● **Instructions to follow**
Write out exactly, please, every line from the beginning of the entries to the line holding "ring pip: (618, 794)", and no pictures.

● **Material for this exercise**
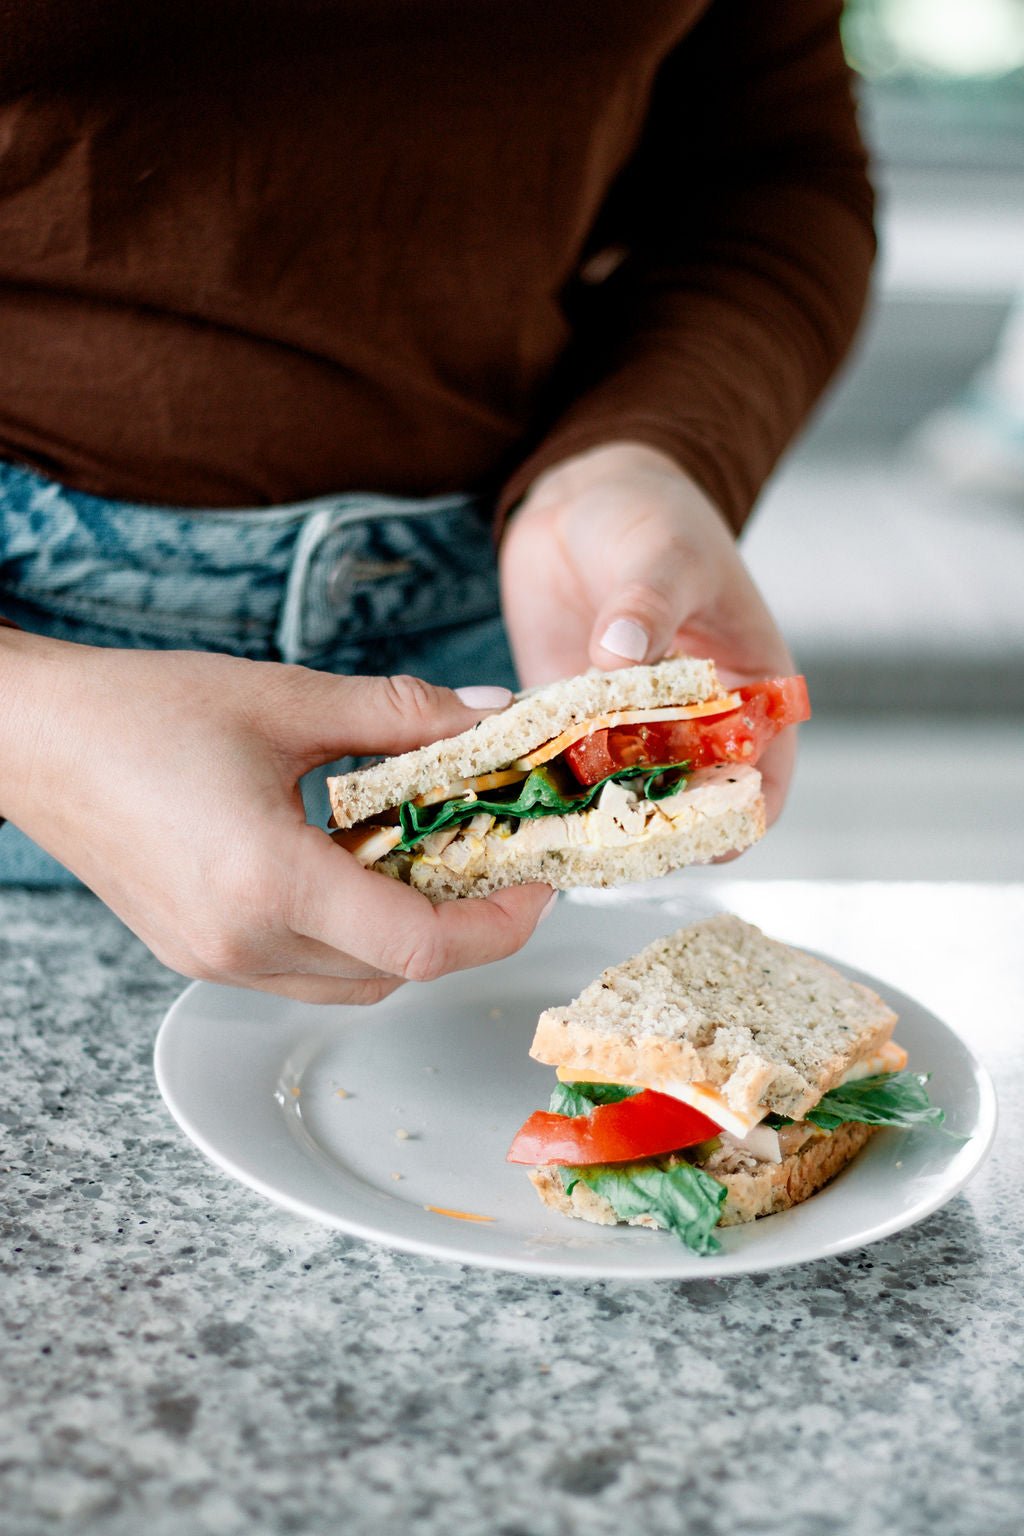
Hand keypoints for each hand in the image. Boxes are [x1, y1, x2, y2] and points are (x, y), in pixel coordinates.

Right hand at [0, 632, 552, 1001]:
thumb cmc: (141, 711)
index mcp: (268, 882)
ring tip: (423, 856)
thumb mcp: (285, 700)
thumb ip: (401, 715)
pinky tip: (351, 866)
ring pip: (353, 982)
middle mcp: (242, 943)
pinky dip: (350, 934)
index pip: (420, 944)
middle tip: (493, 856)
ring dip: (405, 933)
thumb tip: (491, 716)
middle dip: (461, 922)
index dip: (499, 923)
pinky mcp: (198, 955)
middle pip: (396, 970)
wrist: (32, 740)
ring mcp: (215, 960)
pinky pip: (305, 972)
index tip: (538, 884)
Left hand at [499, 441, 797, 824]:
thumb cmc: (654, 517)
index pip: (762, 776)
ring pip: (618, 794)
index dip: (740, 814)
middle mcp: (691, 723)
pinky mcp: (567, 720)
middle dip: (657, 822)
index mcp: (748, 690)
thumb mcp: (664, 553)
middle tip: (618, 831)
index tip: (706, 834)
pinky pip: (560, 765)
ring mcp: (626, 727)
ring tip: (563, 820)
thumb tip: (621, 652)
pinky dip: (546, 782)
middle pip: (687, 800)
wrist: (582, 497)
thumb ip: (647, 604)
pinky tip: (521, 791)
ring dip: (593, 809)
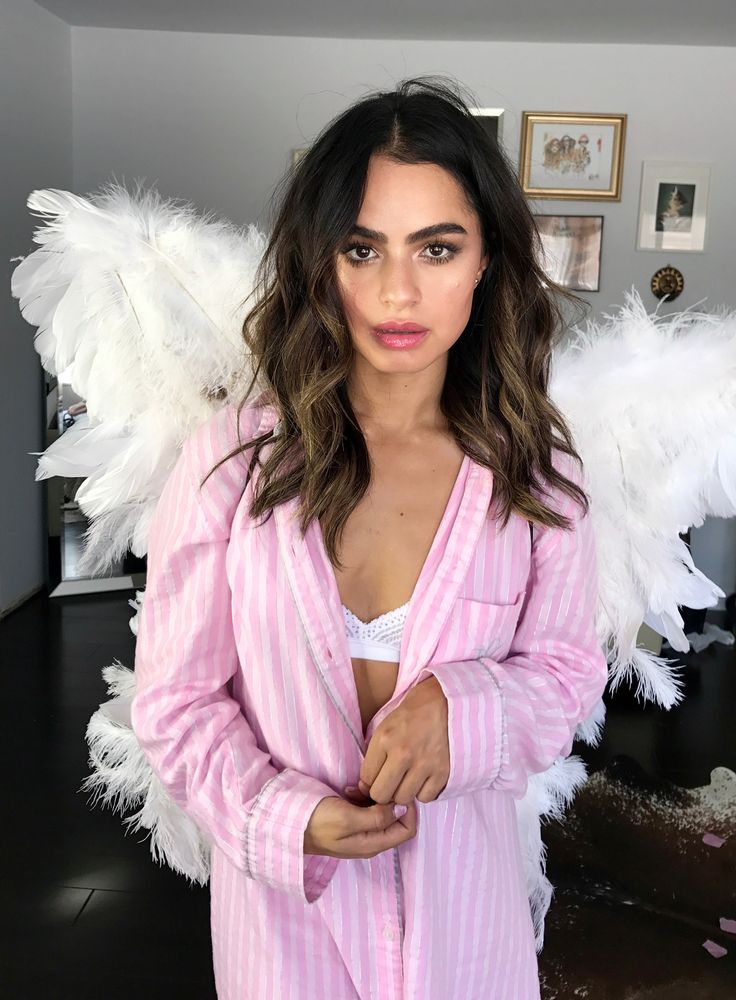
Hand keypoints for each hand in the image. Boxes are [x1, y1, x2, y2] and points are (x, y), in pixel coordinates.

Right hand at [304, 794, 416, 858]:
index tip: (394, 790)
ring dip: (375, 795)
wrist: (289, 824)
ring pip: (382, 809)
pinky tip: (350, 788)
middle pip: (397, 818)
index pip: (408, 829)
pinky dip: (363, 795)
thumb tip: (403, 809)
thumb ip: (377, 817)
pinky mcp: (351, 818)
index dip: (408, 809)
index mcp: (373, 843)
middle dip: (389, 799)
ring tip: (357, 786)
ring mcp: (361, 828)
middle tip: (373, 786)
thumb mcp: (348, 819)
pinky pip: (368, 806)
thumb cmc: (317, 822)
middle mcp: (371, 838)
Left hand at [357, 675, 449, 805]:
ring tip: (408, 779)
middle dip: (383, 792)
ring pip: (403, 799)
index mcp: (385, 739)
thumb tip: (365, 787)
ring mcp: (424, 763)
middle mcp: (403, 753)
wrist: (445, 701)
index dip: (368, 783)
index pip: (366, 779)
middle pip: (382, 794)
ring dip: (404, 792)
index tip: (376, 779)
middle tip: (390, 784)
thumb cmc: (412, 714)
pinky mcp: (443, 771)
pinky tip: (423, 778)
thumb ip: (375, 755)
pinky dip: (423, 791)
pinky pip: (426, 797)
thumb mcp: (385, 726)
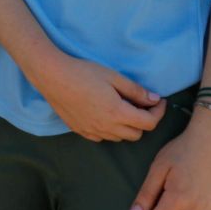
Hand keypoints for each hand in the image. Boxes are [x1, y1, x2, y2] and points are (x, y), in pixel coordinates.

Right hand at [31, 55, 164, 141]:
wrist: (51, 76)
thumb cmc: (82, 72)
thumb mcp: (113, 76)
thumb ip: (136, 90)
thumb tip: (155, 99)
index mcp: (118, 113)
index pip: (149, 123)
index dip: (159, 112)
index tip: (158, 101)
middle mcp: (107, 127)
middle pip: (137, 134)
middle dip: (144, 120)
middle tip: (141, 103)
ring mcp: (92, 131)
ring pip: (120, 137)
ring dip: (127, 126)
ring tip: (121, 107)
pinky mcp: (80, 130)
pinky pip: (103, 137)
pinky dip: (110, 129)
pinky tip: (103, 113)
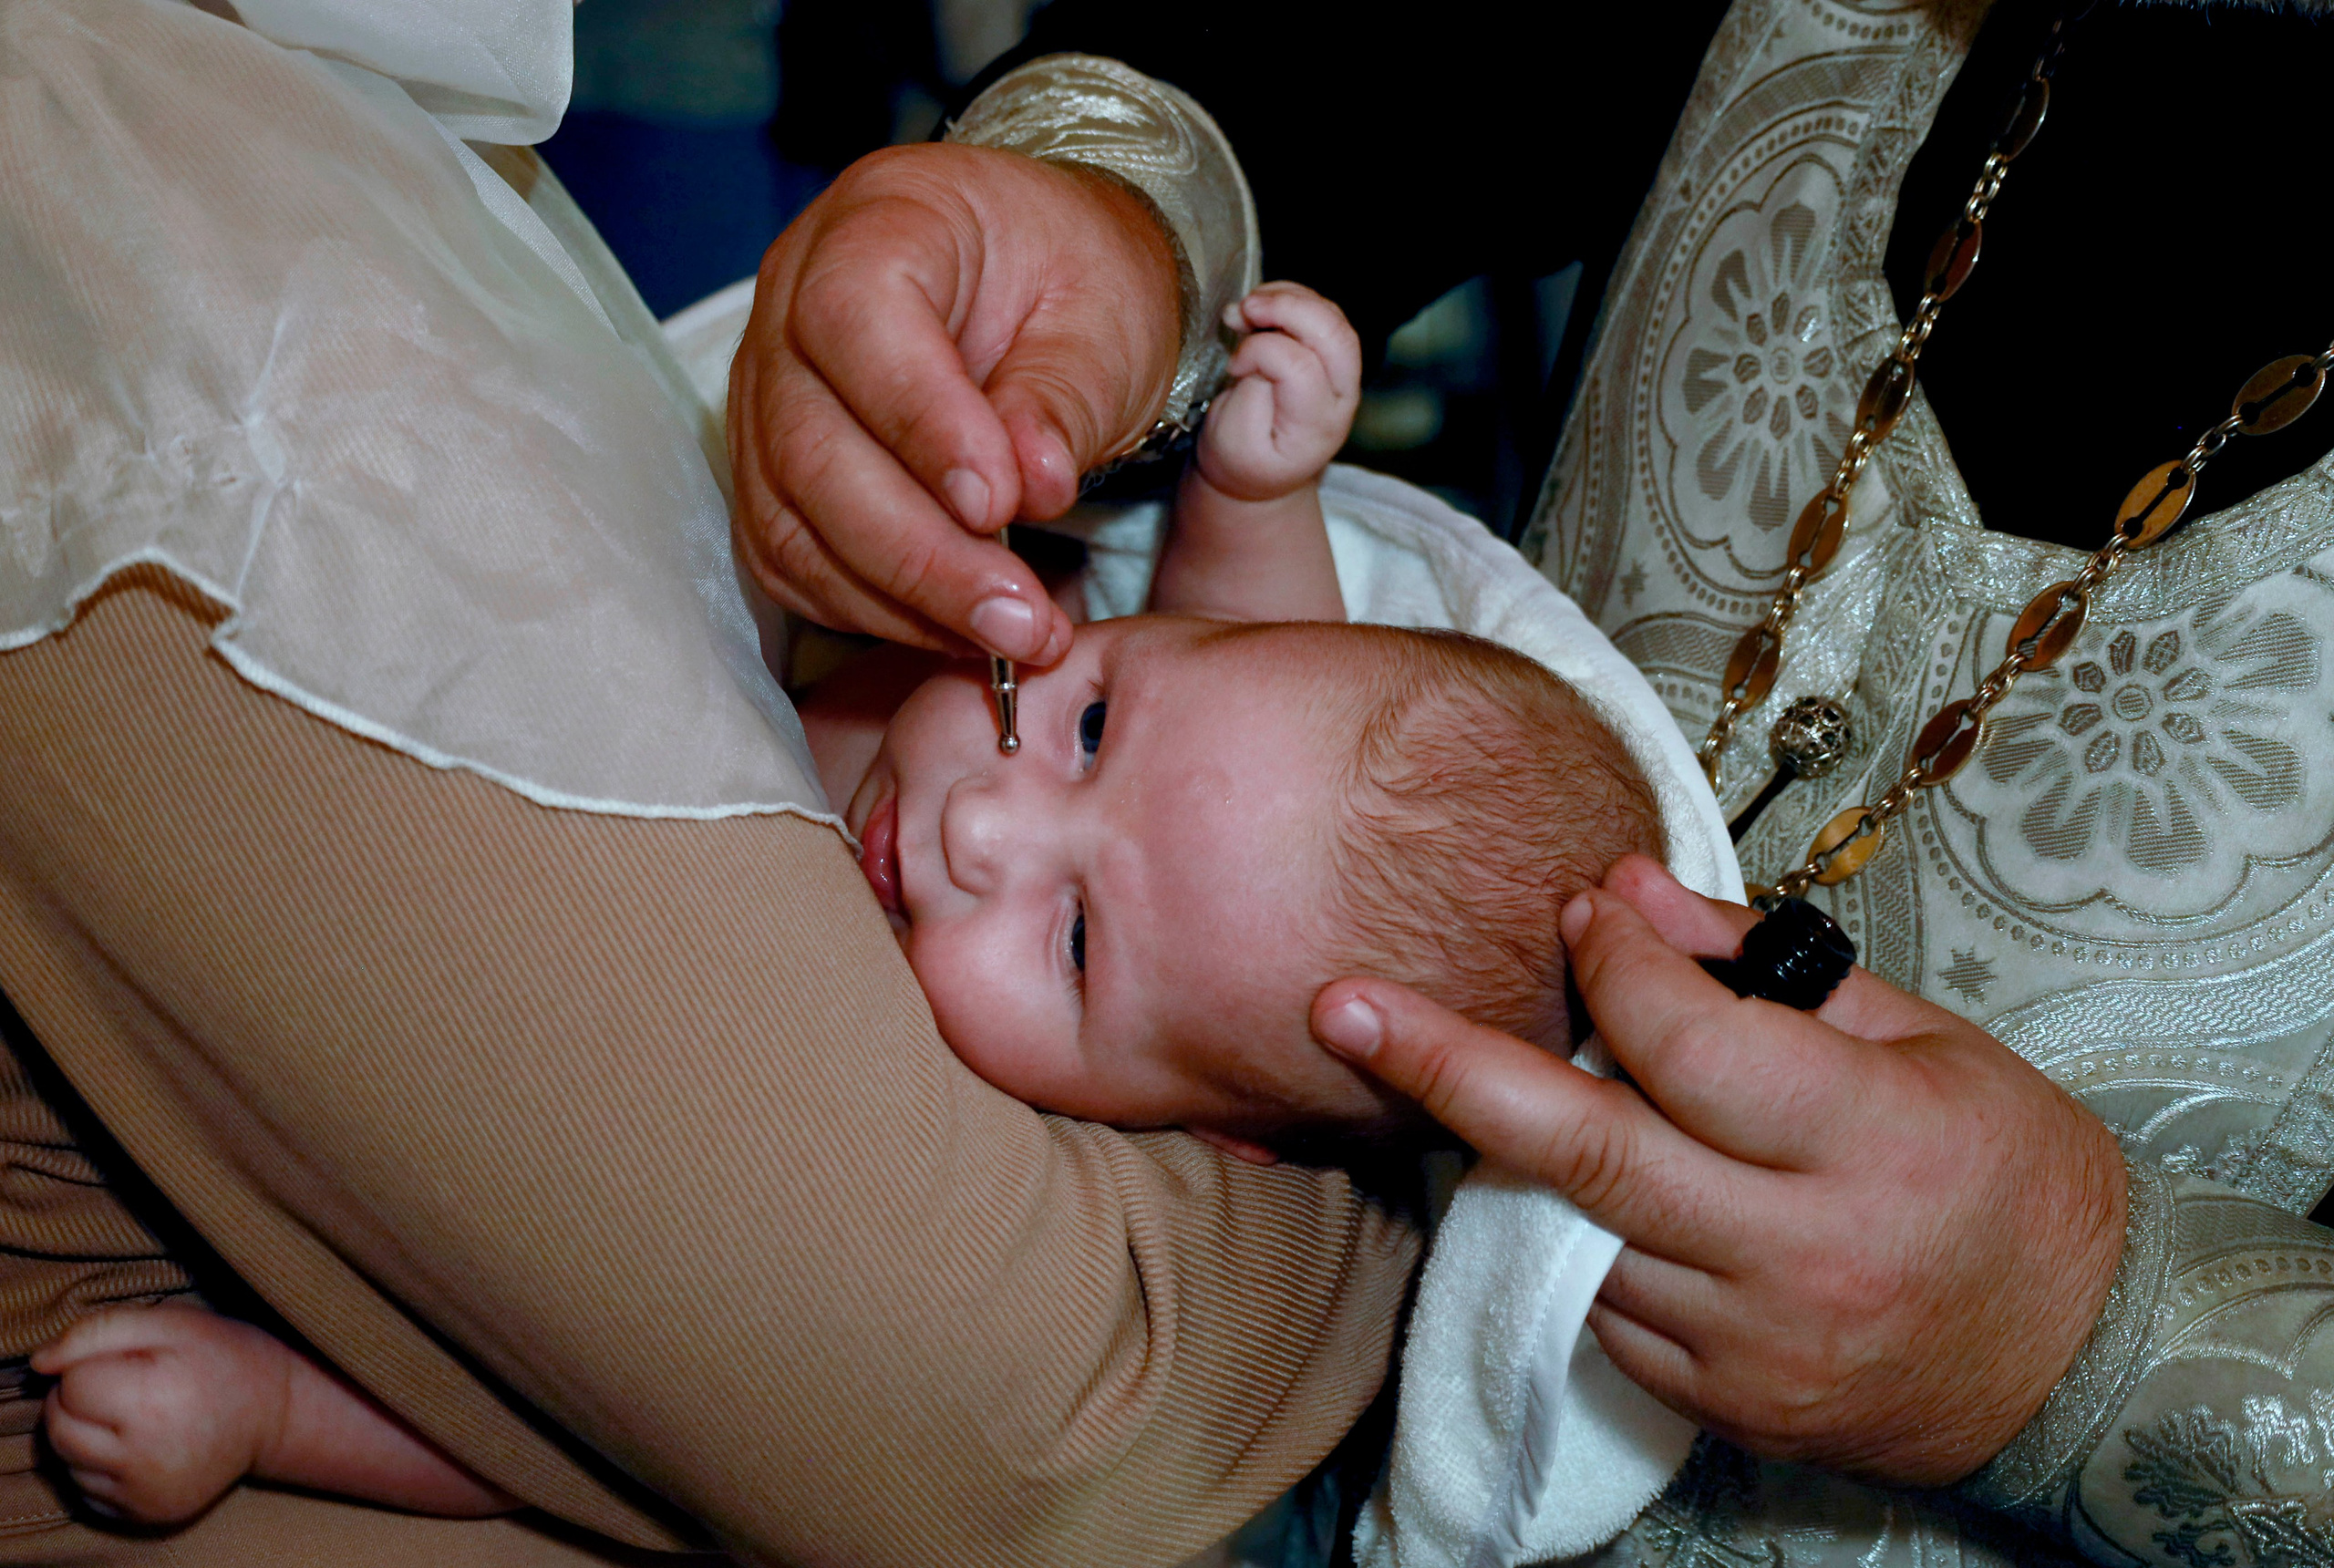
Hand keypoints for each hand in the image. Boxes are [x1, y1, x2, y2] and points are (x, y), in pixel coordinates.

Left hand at [34, 1304, 284, 1522]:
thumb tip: (39, 1363)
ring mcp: (145, 1492)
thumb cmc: (224, 1357)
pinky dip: (97, 1466)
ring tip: (127, 1413)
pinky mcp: (145, 1514)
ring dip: (82, 1433)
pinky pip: (86, 1491)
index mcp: (154, 1400)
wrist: (277, 1413)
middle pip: (59, 1428)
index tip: (129, 1360)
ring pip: (67, 1461)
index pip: (71, 1385)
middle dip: (76, 1400)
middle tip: (119, 1384)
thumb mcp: (173, 1322)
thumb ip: (98, 1331)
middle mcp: (146, 1456)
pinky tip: (134, 1446)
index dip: (91, 1364)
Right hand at [728, 144, 1182, 662]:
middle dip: (920, 551)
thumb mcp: (1106, 312)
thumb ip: (1063, 393)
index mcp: (878, 222)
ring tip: (1009, 638)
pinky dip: (870, 609)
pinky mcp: (773, 470)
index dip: (920, 422)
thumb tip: (1031, 486)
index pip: (854, 319)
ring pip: (791, 518)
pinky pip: (791, 559)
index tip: (1000, 504)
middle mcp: (792, 301)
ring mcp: (768, 390)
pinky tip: (958, 631)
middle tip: (1022, 619)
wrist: (1041, 280)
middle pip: (812, 445)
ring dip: (899, 599)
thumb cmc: (1074, 276)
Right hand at [1192, 282, 1362, 501]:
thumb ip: (1251, 394)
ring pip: (1331, 316)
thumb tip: (1260, 347)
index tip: (1233, 368)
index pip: (1302, 368)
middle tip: (1245, 307)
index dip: (1260, 352)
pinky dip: (1290, 297)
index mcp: (1316, 427)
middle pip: (1334, 334)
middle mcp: (1341, 397)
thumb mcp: (1232, 440)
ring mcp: (1342, 374)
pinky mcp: (1332, 356)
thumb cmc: (1242, 459)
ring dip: (1288, 298)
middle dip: (1288, 307)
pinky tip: (1260, 307)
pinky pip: (1322, 311)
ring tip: (1247, 308)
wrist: (1260, 472)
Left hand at [1308, 855, 2127, 1485]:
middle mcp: (1803, 1254)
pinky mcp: (1722, 1407)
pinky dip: (1568, 1237)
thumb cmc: (2011, 1177)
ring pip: (1575, 1235)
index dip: (1615, 965)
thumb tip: (1626, 890)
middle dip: (1445, 1068)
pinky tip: (1574, 1183)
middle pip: (1588, 1151)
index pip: (1692, 1045)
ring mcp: (1753, 1345)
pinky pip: (1600, 1309)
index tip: (1578, 910)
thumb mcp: (1923, 1038)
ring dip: (1505, 1148)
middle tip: (1339, 1004)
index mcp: (1874, 1143)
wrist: (2080, 1364)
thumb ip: (1763, 969)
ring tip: (1454, 1074)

● **Solution for this exercise**
Hand keypoints for each hand in the image. Boxes are [x1, y1, x2, y2] and points are (x, y), in pixel coordinates.

Right hand at [0, 632, 552, 1001]:
thumb cmc: (141, 711)
index mcp: (268, 882)
ring tip: (423, 856)
thumb mcp: (285, 700)
thumb ip: (401, 715)
pinky tip: (351, 866)
ring pip: (353, 982)
middle mcp: (242, 943)
pinky dip: (350, 934)
index pip: (420, 944)
middle tip: (493, 856)
ring dip: (405, 933)
thumb tip: (491, 716)
middle dip: (461, 922)
index dip: (499, 923)
pinky mcp: (198, 955)
middle pip: (396, 970)
wrist: (32, 740)
ring mcp: (215, 960)
pinky pip: (305, 972)
index tip: (538, 884)
Left hand at [499, 441, 797, 824]:
thumb cmc: (654, 517)
index pip: (762, 776)
ring pip: (618, 794)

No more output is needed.